Entrei
apressado e com muita fome no restaurante. Escolhi uma mesa bem
afastada do movimento, porque queria aproveitar os poucos minutos que
dispunha naquele dia, para comer e acertar alguns bugs de programação
num sistema que estava a desenvolver, além de planear a minha viagem de
férias, coisa que há tempos que não sei o que são.
Pedi
um filete de salmão com alcaparras em manteiga, uma salada e um sumo de
laranja, afinal de contas fome é fome, mas regime é regime não é?
Abri o meu portátil e apanhei um susto com aquela voz baixinha atrás de mim:
- Senhor, não tem umas moedinhas?
-Não tenho, menino.
- Só uma moedinha para comprar um pão.
- Está bem, eu compro um.
Para variar, a minha caixa de entrada está cheia de e-mail.
Fico distraído a ver poesias, as formatações lindas, rindo com as
piadas
malucas.
Ah! Essa música leva-me até Londres e às boas lembranças de tempos áureos.
- Senhor, peça para colocar margarina e queijo.
Percebo nessa altura que o menino tinha ficado ali.
- Ok. Vou pedir, mas depois deixas-me trabalhar, estou muito ocupado, está bem?
Chega
a minha refeição e com ela o meu mal-estar. Faço o pedido do menino, e o
empregado pergunta-me se quero que mande o menino ir embora.
O peso na consciência, impedem-me
de o dizer.
Digo que está tudo bem. Deixe-o ficar. Que traga o pão e, mais uma refeição decente para ele.
Então sentou-se à minha frente e perguntou:
- Senhor o que está fazer?
- Estou a ler uns e-mail.
- O que são e-mail?
-
São mensagens electrónicas mandadas por pessoas via Internet (sabia que
ele não ia entender nada, mas, a título de livrar-me de
questionários desses):
- É como se fosse uma
carta, só que via Internet.
- Senhor você tem Internet?
- Tenho sim, essencial no mundo de hoje.
- O que é Internet ?
-
É um local no computador, onde podemos ver e ouvir muitas coisas,
notícias, músicas, conhecer pessoas, ler, escrever, sonhar, trabalhar,
aprender. Tem de tudo no mundo virtual.
- E o que é virtual?
Resolvo dar uma explicação simplificada, sabendo com certeza que ele pouco vai entender e deixar-me-ia almoçar, sem culpas.
-
Virtual é um local que imaginamos, algo que não podemos tocar, apanhar,
pegar... é lá que criamos um monte de coisas que gostaríamos de fazer.
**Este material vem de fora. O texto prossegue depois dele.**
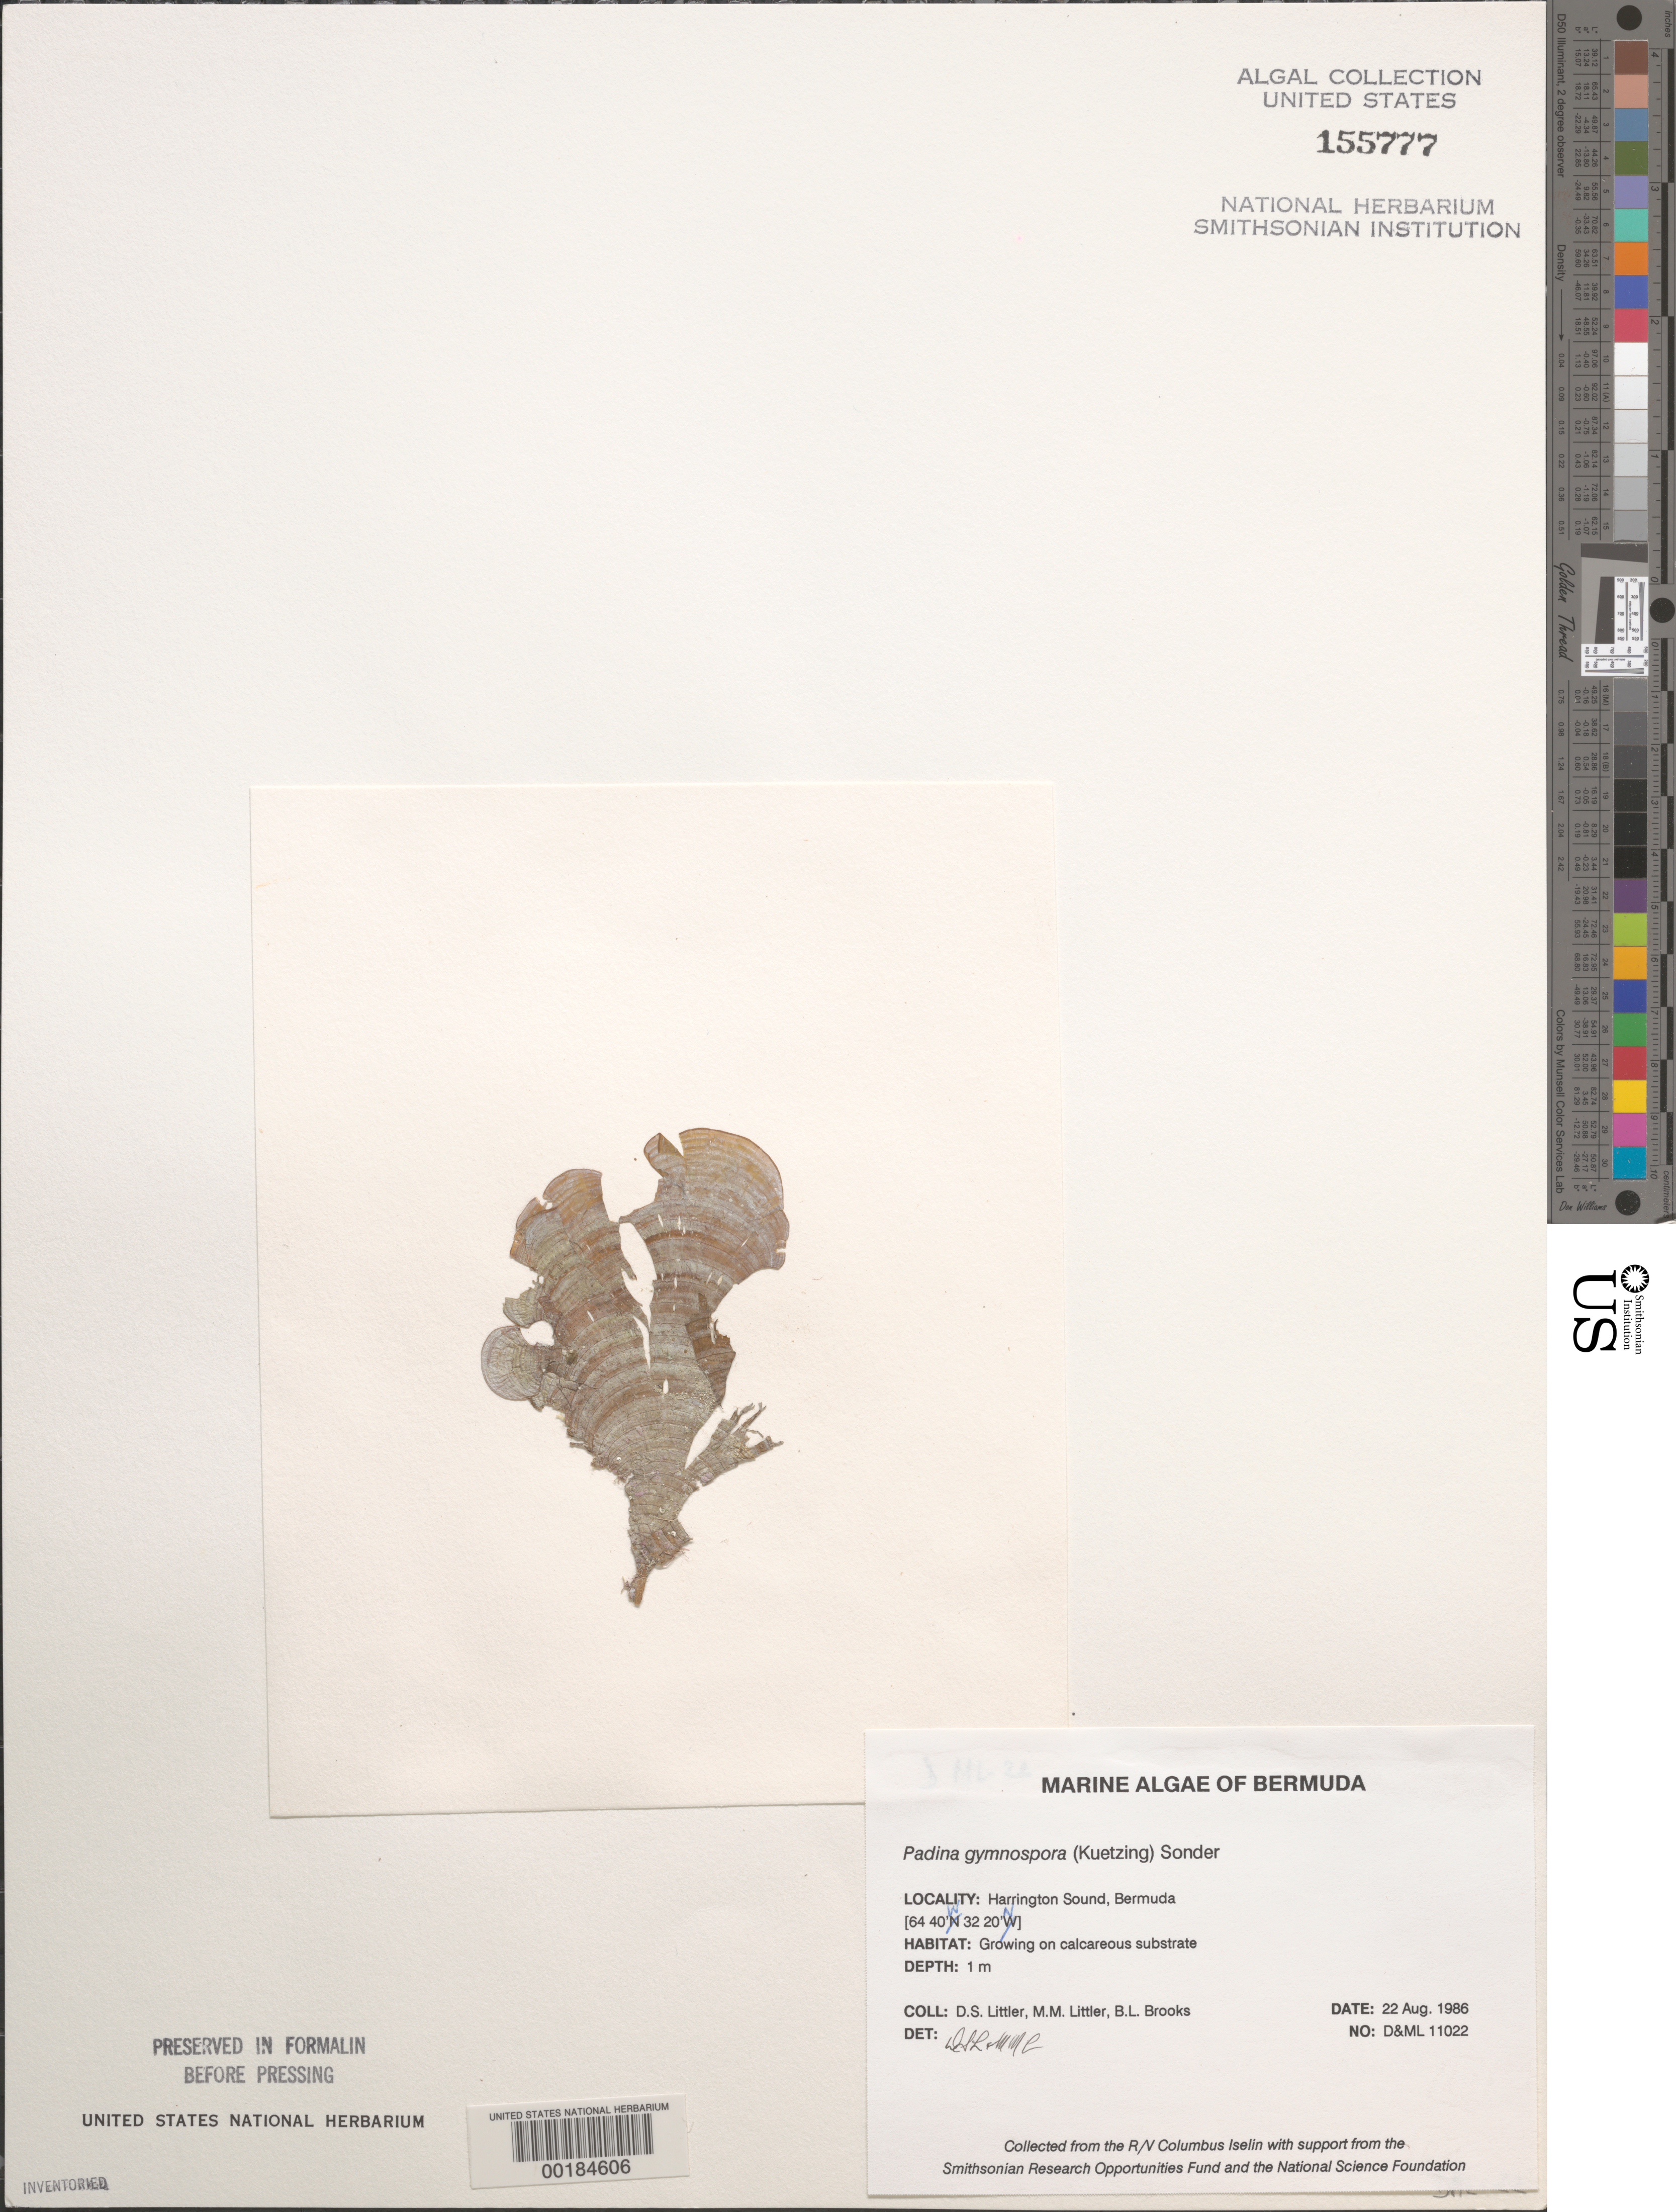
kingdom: Chromista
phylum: Ochrophyta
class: Phaeophyceae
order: Dictyotales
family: Dictyotaceae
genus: Padina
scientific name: Padina gymnospora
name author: (Kütz.) O.G. Sond.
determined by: Littler, D. S.; Littler, M. M.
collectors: D. S. Littler, M. M. Littler & B. Brooks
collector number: D&ML 11022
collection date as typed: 22 Aug 1986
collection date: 1986-08-22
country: Bermuda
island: Bermuda Island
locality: Harrington Sound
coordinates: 32 20' N, 64 40' W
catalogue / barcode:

Criamos as nossas fantasias, transformamos o mundo em quase como queríamos que fosse.
- Que bom isso. Gostei!
- Menino, entendeste o significado da palavra virtual?
- Sim, também vivo neste mundo virtual.
- Tens computador?! - Exclamo eu!!!
- Não, mas o meu mundo também é
vivido dessa maneira...Virtual.
A
minha mãe fica todo dia fora, chega muito tarde, quase não a vejo,
enquanto eu fico a cuidar do meu irmão pequeno que vive a chorar de fome
e eu dou-lhe água para ele pensar que é sopa, a minha irmã mais velha
sai todo dia também, diz que vai vender o corpo, mas não entendo, porque
ela volta sempre com o corpo, o meu pai está na cadeia há muito tempo,
mas imagino sempre a nossa família toda junta em casa, muita comida,
muitos brinquedos de natal e eu a estudar na escola para vir a ser um
médico um dia.
Isto é virtual não é senhor???
Fechei o
portátil, mas não fui a tempo de impedir que as lágrimas caíssem sobre o teclado.
Esperei
que o menino acabasse de literalmente 'devorar' o prato dele, paguei, e
dei-lhe o troco, que me retribuiu com um dos mais belos e sinceros
sorrisos que já recebi na vida e com um
'Brigado senhor, você é muito simpático!'.
Ali,
naquele instante, tive a maior prova do virtualismo insensato em que
vivemos todos os dias, enquanto a realidade cruel nos rodeia de verdade e
fazemos de conta que não percebemos!